Document extract
——————

Embodiments of the present disclosure provide a semiconductor device structure and methods of forming the same. In some embodiments, an implantation process is performed to implant a dopant into a S/D region to improve device performance, for example, to tune SRAM beta ratio, to improve SRAM Vmax and Vccmin, and to boost SRAM Icell performance and reduce current crowding.

Some embodiments of the present provide a method comprising: forming a transistor on a front side of a substrate, wherein the transistor comprises: a first source/drain region; a second source/drain region; a channel region adjacent to the first and second source/drain region; and a gate structure formed on the channel region, wherein the first and second source/drain regions include dopants of a first type with a first concentration; forming a mask layer over the transistor, wherein the mask layer includes an opening, the first source/drain region is covered by the mask layer, and the second source/drain region is aligned with the opening; performing an implantation process to add dopants of the first type; and forming a source/drain contact in the opening to connect with the second source/drain region.

Some embodiments of the present disclosure provide a semiconductor structure comprising: a first source/drain region; a second source/drain region; a first channel region connected to the first and second source/drain region; and a first gate structure disposed on the first channel region, wherein the first source/drain region includes dopants of a first type with a first concentration, the second source/drain region includes dopants of the first type at a second concentration, wherein the second concentration is greater than the first concentration in a range between about 1E21 cm⁻³ and about 4E21 cm⁻³.

——————

According to the semiconductor patent excerpt, why is a dopant implanted into a source/drain region? Answer in one to three sentences.

[Data visualization images]
——————

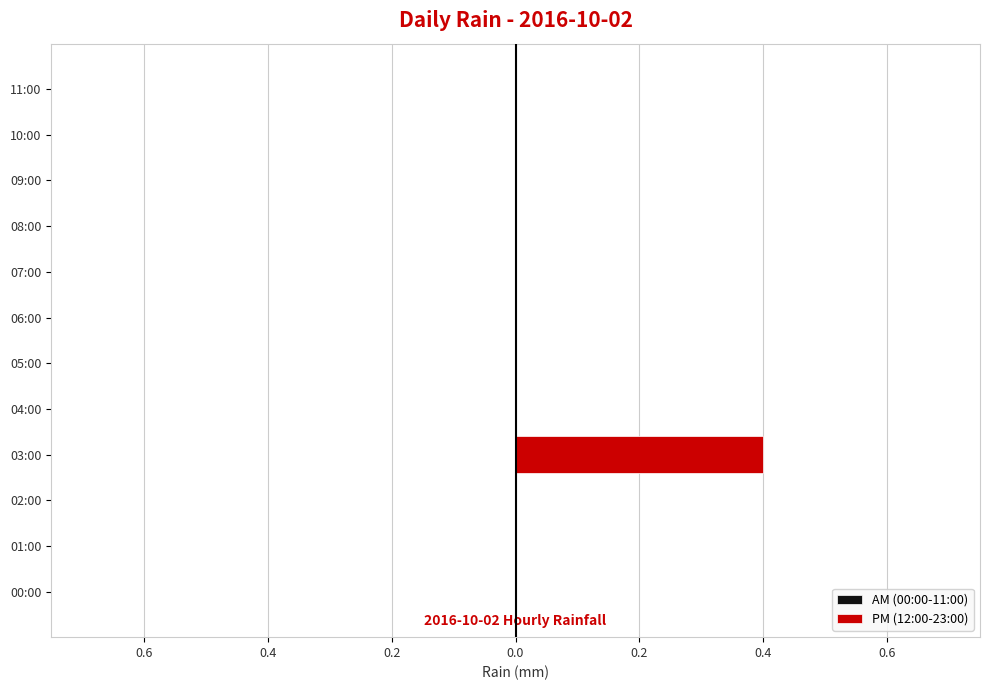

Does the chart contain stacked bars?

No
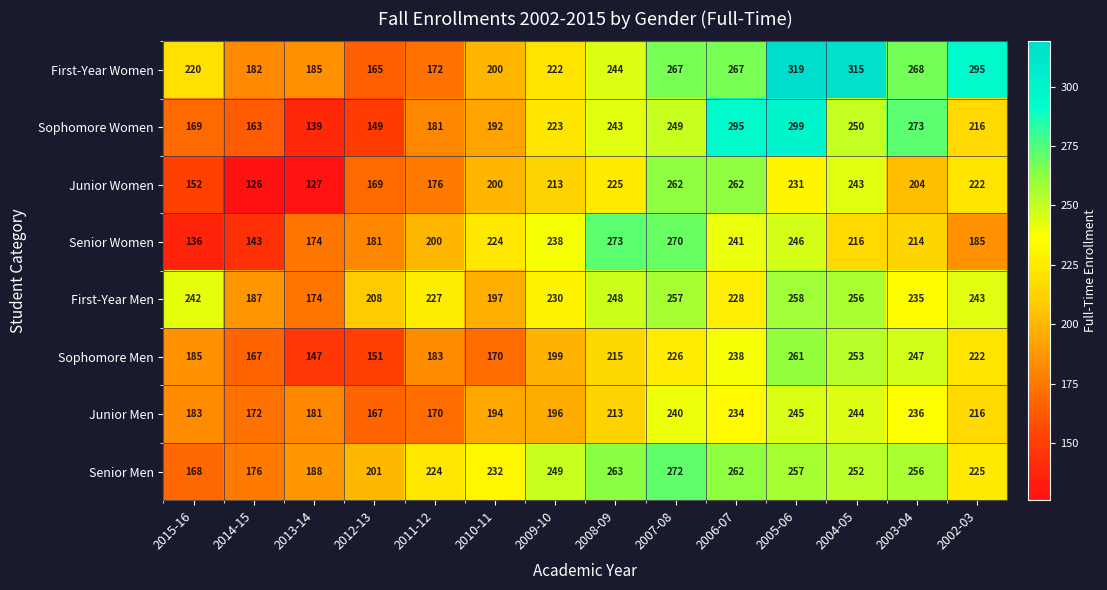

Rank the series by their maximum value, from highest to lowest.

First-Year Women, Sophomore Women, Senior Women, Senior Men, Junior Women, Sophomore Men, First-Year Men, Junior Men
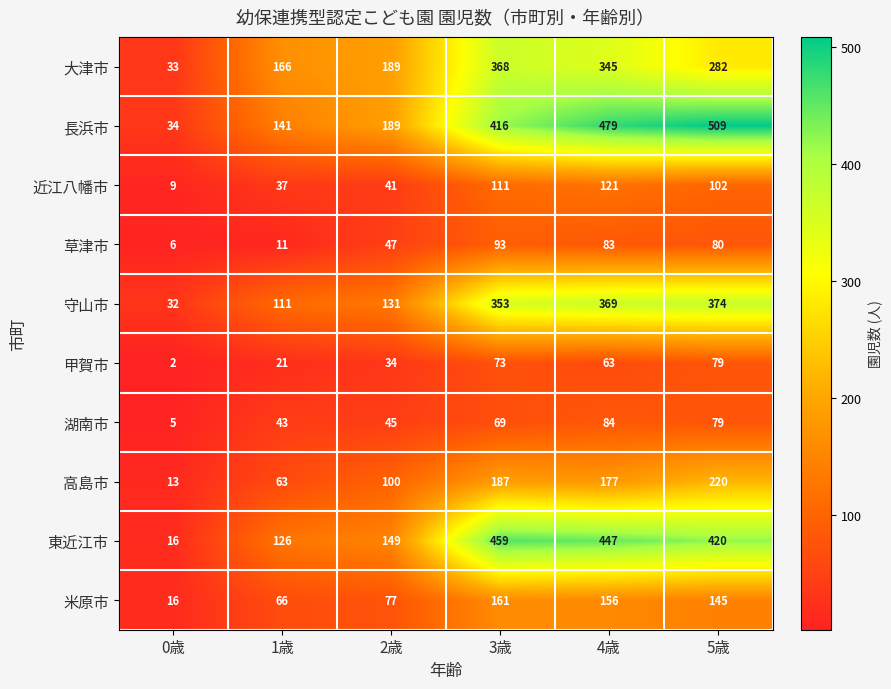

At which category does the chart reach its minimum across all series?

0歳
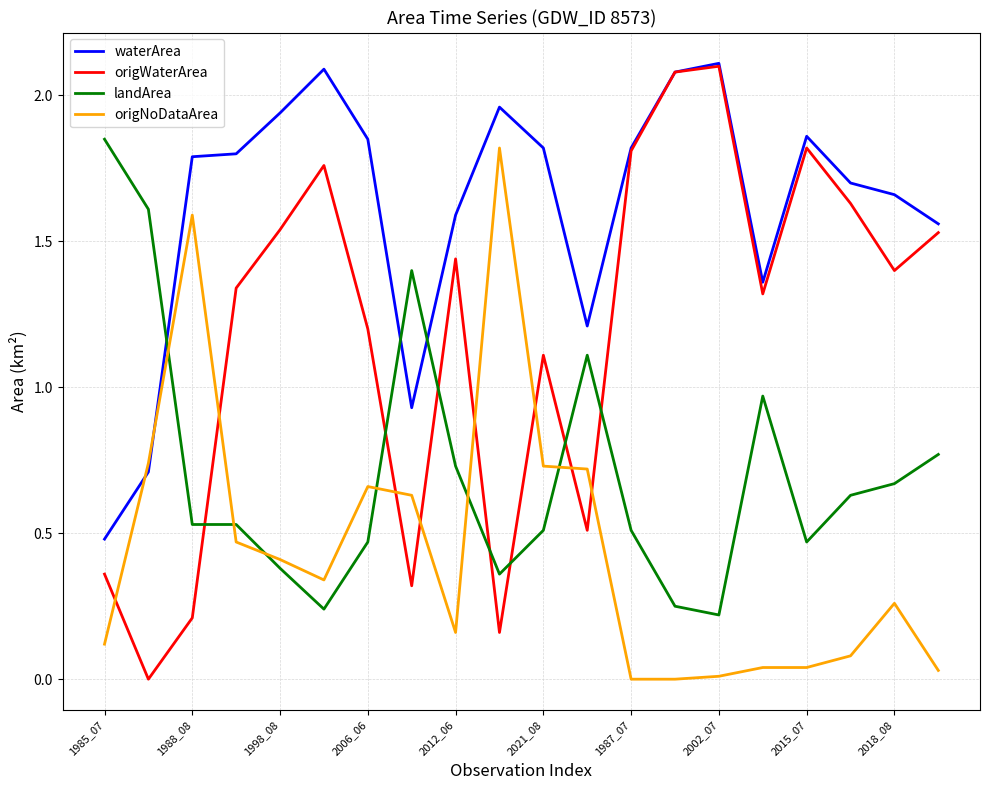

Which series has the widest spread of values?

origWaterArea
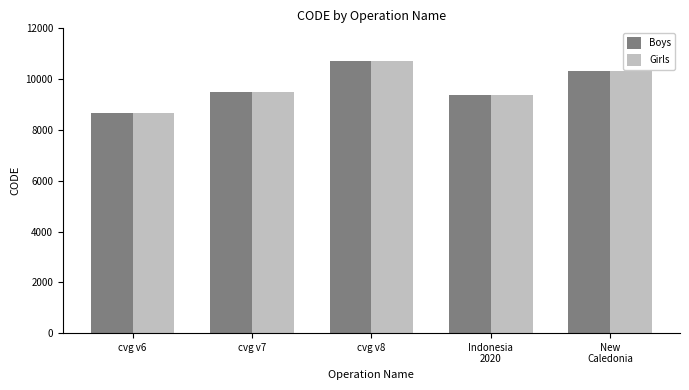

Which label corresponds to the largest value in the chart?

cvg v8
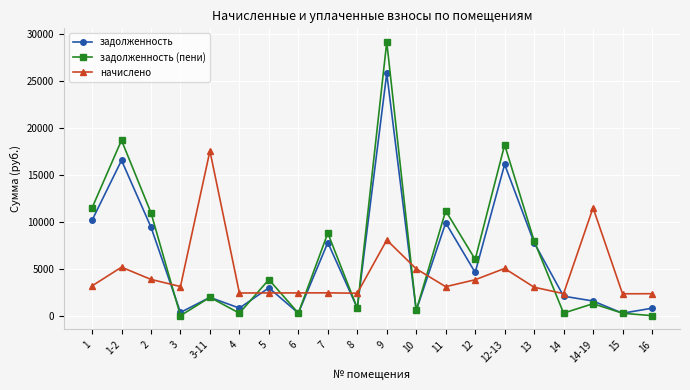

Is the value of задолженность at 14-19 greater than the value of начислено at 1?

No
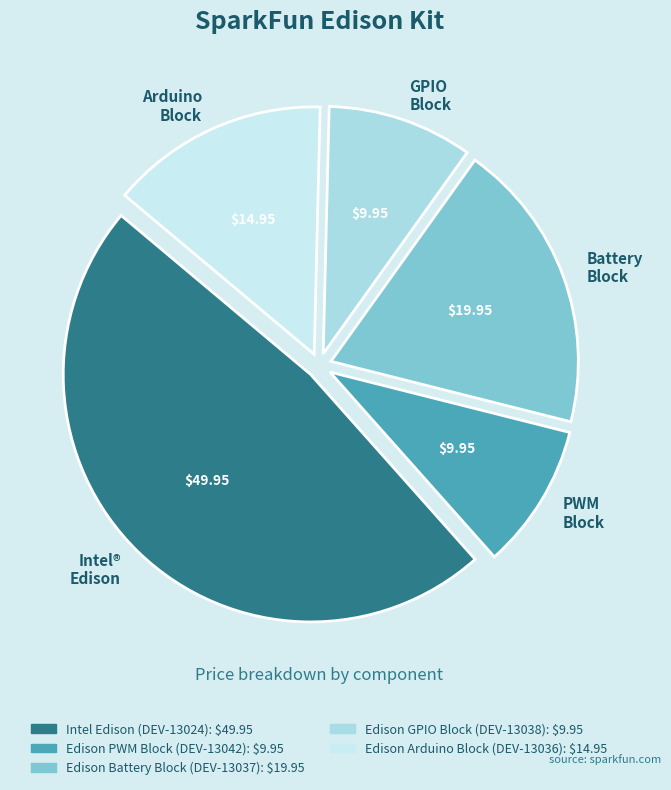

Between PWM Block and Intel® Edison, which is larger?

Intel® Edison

——————

Answer for this exercise
A dopant is implanted into the source/drain region to improve device performance. Examples include tuning the SRAM beta ratio, improving SRAM Vmax and Vccmin, and boosting SRAM Icell performance while reducing current crowding.